▶ **YOUR INSTRUCTIONS**
Reproduce the records below word for word.

▶ **EXERCISE INPUT**
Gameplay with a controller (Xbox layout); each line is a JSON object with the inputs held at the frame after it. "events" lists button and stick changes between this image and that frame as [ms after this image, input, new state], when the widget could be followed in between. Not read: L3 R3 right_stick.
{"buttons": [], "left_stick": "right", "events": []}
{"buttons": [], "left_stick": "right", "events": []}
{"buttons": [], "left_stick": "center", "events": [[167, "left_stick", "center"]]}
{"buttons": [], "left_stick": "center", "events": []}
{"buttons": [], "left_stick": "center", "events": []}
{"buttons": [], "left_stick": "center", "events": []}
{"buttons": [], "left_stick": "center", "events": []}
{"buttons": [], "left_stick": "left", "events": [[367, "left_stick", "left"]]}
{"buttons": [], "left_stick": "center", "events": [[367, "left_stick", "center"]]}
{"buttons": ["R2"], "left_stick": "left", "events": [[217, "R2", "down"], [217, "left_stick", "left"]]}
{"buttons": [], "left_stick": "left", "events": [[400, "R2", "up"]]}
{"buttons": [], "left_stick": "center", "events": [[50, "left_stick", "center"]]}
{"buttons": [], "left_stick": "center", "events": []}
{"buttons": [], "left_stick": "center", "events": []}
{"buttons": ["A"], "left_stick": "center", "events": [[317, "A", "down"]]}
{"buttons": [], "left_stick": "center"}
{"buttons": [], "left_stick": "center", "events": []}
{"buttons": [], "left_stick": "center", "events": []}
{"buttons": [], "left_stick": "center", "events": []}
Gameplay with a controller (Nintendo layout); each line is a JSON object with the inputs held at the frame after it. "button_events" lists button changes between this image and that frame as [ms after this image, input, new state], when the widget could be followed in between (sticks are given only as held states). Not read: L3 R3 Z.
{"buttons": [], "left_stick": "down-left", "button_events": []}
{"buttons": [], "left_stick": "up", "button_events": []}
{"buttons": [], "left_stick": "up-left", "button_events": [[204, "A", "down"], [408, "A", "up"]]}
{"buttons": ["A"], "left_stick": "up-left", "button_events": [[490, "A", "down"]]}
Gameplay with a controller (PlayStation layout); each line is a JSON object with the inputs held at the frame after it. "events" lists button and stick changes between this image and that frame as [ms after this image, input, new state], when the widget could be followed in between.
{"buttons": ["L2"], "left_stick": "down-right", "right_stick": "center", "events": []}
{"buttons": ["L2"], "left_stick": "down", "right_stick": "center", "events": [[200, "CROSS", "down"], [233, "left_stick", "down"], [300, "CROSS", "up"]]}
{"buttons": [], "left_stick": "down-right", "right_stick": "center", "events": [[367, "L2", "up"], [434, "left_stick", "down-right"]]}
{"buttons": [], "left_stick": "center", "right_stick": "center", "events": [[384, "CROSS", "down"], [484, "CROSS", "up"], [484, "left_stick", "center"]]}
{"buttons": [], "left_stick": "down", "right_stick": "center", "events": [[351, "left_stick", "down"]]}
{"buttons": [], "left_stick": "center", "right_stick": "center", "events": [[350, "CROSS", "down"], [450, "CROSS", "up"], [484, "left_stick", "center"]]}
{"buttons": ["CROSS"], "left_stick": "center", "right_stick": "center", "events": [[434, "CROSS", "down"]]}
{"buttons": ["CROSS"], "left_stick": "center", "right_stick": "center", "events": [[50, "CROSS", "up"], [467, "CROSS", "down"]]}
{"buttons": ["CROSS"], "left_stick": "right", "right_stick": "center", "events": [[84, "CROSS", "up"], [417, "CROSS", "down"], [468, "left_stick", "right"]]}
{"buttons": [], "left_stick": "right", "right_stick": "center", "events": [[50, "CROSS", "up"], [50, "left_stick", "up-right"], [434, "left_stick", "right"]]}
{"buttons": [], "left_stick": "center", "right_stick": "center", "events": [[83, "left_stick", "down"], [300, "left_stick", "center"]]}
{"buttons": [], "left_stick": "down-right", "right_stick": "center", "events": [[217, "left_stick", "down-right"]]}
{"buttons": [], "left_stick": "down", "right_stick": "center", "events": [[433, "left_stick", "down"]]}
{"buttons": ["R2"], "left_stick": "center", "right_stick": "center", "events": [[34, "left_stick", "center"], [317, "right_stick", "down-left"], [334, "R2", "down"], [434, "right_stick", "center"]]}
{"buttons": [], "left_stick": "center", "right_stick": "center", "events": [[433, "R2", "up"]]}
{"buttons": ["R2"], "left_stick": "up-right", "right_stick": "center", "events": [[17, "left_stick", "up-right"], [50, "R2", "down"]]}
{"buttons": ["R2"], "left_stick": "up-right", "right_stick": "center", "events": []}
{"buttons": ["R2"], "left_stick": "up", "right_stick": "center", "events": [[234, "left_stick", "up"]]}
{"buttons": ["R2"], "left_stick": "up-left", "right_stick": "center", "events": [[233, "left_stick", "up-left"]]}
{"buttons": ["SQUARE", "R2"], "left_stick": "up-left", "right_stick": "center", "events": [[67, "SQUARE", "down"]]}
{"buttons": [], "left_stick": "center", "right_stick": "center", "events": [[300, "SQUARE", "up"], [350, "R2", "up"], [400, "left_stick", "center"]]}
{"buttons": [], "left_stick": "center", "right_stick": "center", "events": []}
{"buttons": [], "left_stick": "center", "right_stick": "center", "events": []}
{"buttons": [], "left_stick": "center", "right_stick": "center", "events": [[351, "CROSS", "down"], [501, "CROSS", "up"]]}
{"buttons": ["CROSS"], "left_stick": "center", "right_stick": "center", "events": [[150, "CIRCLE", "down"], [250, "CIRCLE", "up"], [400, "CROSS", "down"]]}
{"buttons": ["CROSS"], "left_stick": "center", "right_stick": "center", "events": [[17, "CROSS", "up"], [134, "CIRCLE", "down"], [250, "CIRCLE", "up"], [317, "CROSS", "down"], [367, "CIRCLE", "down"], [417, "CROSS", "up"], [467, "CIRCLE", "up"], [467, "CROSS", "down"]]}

▶ **ANSWER FOR THE TASK**
Gameplay with a controller (Xbox layout); each line is a JSON object with the inputs held at the frame after it. "events" lists button and stick changes between this image and that frame as [ms after this image, input, new state], when the widget could be followed in between. Not read: L3 R3 right_stick.
{"buttons": [], "left_stick": "right", "events": []}
{"buttons": [], "left_stick": "right", "events": []}
{"buttons": [], "left_stick": "center", "events": [[167, "left_stick", "center"]]}
{"buttons": [], "left_stick": "center", "events": []}
{"buttons": [], "left_stick": "center", "events": []}
{"buttons": [], "left_stick": "center", "events": []}
{"buttons": [], "left_stick": "center", "events": []}
{"buttons": [], "left_stick": "left", "events": [[367, "left_stick", "left"]]}
{"buttons": [], "left_stick": "center", "events": [[367, "left_stick", "center"]]}
{"buttons": ["R2"], "left_stick": "left", "events": [[217, "R2", "down"], [217, "left_stick", "left"]]}
{"buttons": [], "left_stick": "left", "events": [[400, "R2", "up"]]}
{"buttons": [], "left_stick": "center", "events": [[50, "left_stick", "center"]]}
{"buttons": [], "left_stick": "center", "events": []}
{"buttons": [], "left_stick": "center", "events": []}
{"buttons": ["A"], "left_stick": "center", "events": [[317, "A", "down"]]}
{"buttons": [], "left_stick": "center"}
{"buttons": [], "left_stick": "center", "events": []}
{"buttons": [], "left_stick": "center", "events": []}
{"buttons": [], "left_stick": "center", "events": []}
Gameplay with a controller (Nintendo layout); each line is a JSON object with the inputs held at the frame after it. "button_events" lists button changes between this image and that frame as [ms after this image, input, new state], when the widget could be followed in between (sticks are given only as held states). Not read: L3 R3 Z.
{"buttons": [], "left_stick": "down-left", "button_events": []}
{"buttons": [], "left_stick": "up", "button_events": []}
{"buttons": [], "left_stick": "up-left", "button_events": [[204, "A", "down"], [408, "A", "up"]]}
{"buttons": ["A"], "left_stick": "up-left", "button_events": [[490, "A", "down"]]}
Gameplay with a controller (PlayStation layout); each line is a JSON object with the inputs held at the frame after it. "events" lists button and stick changes between this image and that frame as [ms after this image, input, new state], when the widget could be followed in between.
{"buttons": ["L2"], "left_stick": "down-right", "right_stick": "center", "events": []}
{"buttons": ["L2"], "left_stick": "down", "right_stick": "center", "events": [[200, "CROSS", "down"], [233, "left_stick", "down"], [300, "CROSS", "up"]]}
{"buttons": [], "left_stick": "down-right", "right_stick": "center", "events": [[367, "L2", "up"], [434, "left_stick", "down-right"]]}
{"buttons": [], "left_stick": "center", "right_stick": "center", "events": [[384, "CROSS", "down"], [484, "CROSS", "up"], [484, "left_stick", "center"]]}
{"buttons": [], "left_stick": "down", "right_stick": "center", "events": [[351, "left_stick", "down"]]}
{"buttons": [], "left_stick": "center", "right_stick": "center", "events": [[350, "CROSS", "down"], [450, "CROSS", "up"], [484, "left_stick", "center"]]}
{"buttons": ["CROSS"], "left_stick": "center", "right_stick": "center", "events": [[434, "CROSS", "down"]]}
{"buttons": ["CROSS"], "left_stick": "center", "right_stick": "center", "events": [[50, "CROSS", "up"], [467, "CROSS", "down"]]}
{"buttons": ["CROSS"], "left_stick": "right", "right_stick": "center", "events": [[84, "CROSS", "up"], [417, "CROSS", "down"], [468, "left_stick", "right"]]}
{"buttons": [], "left_stick": "right", "right_stick": "center", "events": [[50, "CROSS", "up"], [50, "left_stick", "up-right"], [434, "left_stick", "right"]]}
{"buttons": [], "left_stick": "center", "right_stick": "center", "events": [[83, "left_stick", "down"], [300, "left_stick", "center"]]}
{"buttons": [], "left_stick": "down-right", "right_stick": "center", "events": [[217, "left_stick", "down-right"]]}
{"buttons": [], "left_stick": "down", "right_stick": "center", "events": [[433, "left_stick", "down"]]}
{"buttons": ["R2"], "left_stick": "center", "right_stick": "center", "events": [[34, "left_stick", "center"], [317, "right_stick", "down-left"], [334, "R2", "down"], [434, "right_stick", "center"]]}
{"buttons": [], "left_stick": "center", "right_stick": "center", "events": [[433, "R2", "up"]]}
{"buttons": ["R2"], "left_stick": "up-right", "right_stick": "center", "events": [[17, "left_stick", "up-right"], [50, "R2", "down"]]}
{"buttons": ["R2"], "left_stick": "up-right", "right_stick": "center", "events": []}
{"buttons": ["R2"], "left_stick": "up", "right_stick": "center", "events": [[234, "left_stick", "up"]]}
{"buttons": ["R2"], "left_stick": "up-left", "right_stick": "center", "events": [[233, "left_stick", "up-left"]]}
{"buttons": ["SQUARE", "R2"], "left_stick": "up-left", "right_stick": "center", "events": [[67, "SQUARE", "down"]]}
{"buttons": [], "left_stick": "center", "right_stick": "center", "events": [[300, "SQUARE", "up"], [350, "R2", "up"], [400, "left_stick", "center"]]}
{"buttons": [], "left_stick": "center", "right_stick": "center", "events": []}
{"buttons": [], "left_stick": "center", "right_stick": "center", "events": []}
{"buttons": [], "left_stick": "center", "right_stick": "center", "events": [[351, "CROSS", "down"], [501, "CROSS", "up"]]}
{"buttons": ["CROSS"], "left_stick": "center", "right_stick": "center", "events": [[150, "CIRCLE", "down"], [250, "CIRCLE", "up"], [400, "CROSS", "down"]]}
{"buttons": ["CROSS"], "left_stick": "center", "right_stick": "center", "events": [[17, "CROSS", "up"], [134, "CIRCLE", "down"], [250, "CIRCLE", "up"], [317, "CROSS", "down"], [367, "CIRCLE", "down"], [417, "CROSS", "up"], [467, "CIRCLE", "up"], [467, "CROSS", "down"]]}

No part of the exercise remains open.